- Alıştırma hakkında
Şu ifadeler okuma metniyle uyuşuyor mu? Her biri için evet ya da hayır deyin, kararı belirleyen sözleri metinden aynen alıntılayın.
1. Yazar, o adamın açıklamalarının kendisini yalnızca güldürdüğünü söylüyor.
2. Metne göre eşcinsel kelimesi de çirkin biçimlerde kullanılabilir.
3. Yazara göre önemli olan, kullanılan kelimenin kendisidir.

Hem i.ne diyerek hakarete, hem 12 Eylüle hem de sansüre övgüler yağdırmış muhterem. Kafayı takmamak elde değil. Televizyonun komedi unsuru haline gelmiş ve bir “din adamı” olarak tüm ciddiyetini yitirmiş bir insanın bu şekilde açıklamalar yapması keşke beni de Hülya Avşar gibi sadece güldürseydi.  Maalesef böyle olmadı. Kendisini ilgilendirsin, ilgilendirmesin her konuda bir fikri olan bu adam, dilin kemiği yok sözünün altını fazlasıyla dolduruyor.

 
Konuya güzel bir giriş yapmış. “Kelimelerle hafifleterek söylüyorlar. 'Eşcinsellik' ne kadar da tatlı bir kelime... Esasını söyleyin herkes biliyor, (İ) ile başlayan bir kelime... Bunu hafifleterek söylüyorlar, bunlar ciddi meselelerdir.” Demiş. Söz konusu homoseksüellik olduğunda ibne sözcüğü de eşcinsel sözcüğü de homofobik insanları yeterince ürkütüyor zaten. Kelime ne olursa olsun onun altını nasıl doldurduğunuz, vurgusunu nasıl yaptığınız önemlidir. Eşcinsel kelimesi de çok çirkin şekillerde kullanılabiliyor.  Ciddi meseleler bunlar diye veryansın etmiş bir de. Bu çok değerli “din adamı”, Sevgili Lerzan Mutlu kendisini ısırırken bu ciddiyetini nerde unuttu da şimdi aklına geldi.

- Verilen satırlar
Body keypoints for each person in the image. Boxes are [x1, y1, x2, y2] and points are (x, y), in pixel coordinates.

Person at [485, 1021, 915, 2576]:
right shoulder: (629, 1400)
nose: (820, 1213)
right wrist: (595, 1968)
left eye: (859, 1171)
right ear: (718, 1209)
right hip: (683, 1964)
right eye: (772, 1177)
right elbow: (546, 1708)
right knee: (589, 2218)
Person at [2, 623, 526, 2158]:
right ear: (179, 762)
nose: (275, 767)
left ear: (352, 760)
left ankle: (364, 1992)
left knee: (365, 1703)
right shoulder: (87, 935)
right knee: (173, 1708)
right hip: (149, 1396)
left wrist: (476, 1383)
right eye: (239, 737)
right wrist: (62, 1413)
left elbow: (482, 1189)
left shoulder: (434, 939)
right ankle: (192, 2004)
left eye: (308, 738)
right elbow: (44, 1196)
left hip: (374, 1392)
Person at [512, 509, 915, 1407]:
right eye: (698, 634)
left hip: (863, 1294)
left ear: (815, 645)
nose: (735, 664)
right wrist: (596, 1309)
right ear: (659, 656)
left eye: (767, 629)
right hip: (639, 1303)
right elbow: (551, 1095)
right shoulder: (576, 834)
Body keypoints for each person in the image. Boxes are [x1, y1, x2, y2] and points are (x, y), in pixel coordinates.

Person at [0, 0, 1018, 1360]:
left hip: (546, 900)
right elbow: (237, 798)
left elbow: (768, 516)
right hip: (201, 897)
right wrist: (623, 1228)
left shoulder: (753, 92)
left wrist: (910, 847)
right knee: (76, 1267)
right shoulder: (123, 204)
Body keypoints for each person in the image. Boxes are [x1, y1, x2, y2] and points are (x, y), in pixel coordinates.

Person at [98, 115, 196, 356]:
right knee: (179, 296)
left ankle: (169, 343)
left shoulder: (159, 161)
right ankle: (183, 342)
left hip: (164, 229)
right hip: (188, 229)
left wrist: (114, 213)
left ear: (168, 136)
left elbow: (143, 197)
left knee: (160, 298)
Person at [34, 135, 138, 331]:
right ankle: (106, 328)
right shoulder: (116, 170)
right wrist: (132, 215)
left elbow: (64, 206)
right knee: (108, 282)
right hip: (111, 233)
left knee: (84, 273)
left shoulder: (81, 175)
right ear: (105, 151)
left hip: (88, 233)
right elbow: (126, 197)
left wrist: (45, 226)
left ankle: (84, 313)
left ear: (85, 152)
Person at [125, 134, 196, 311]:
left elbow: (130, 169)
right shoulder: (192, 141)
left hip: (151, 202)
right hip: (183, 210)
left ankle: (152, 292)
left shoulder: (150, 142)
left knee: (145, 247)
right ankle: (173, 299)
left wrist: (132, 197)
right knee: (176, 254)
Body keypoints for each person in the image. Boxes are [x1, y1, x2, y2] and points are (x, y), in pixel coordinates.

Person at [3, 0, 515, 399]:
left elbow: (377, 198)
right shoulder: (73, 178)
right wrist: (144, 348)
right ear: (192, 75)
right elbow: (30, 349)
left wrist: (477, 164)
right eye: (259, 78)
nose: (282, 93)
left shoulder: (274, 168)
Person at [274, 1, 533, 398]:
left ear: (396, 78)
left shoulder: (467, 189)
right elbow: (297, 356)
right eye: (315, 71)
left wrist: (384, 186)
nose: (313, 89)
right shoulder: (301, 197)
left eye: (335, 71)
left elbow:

- Yanıt
1. Hayır: “Maalesef böyle olmadı.”
2. Evet: “Eşcinsel kelimesi de çok çirkin şekillerde kullanılabiliyor.”
3. Hayır: “Kelime ne olursa olsun onun altını nasıl doldurduğunuz, vurgusunu nasıl yaptığınız önemlidir.”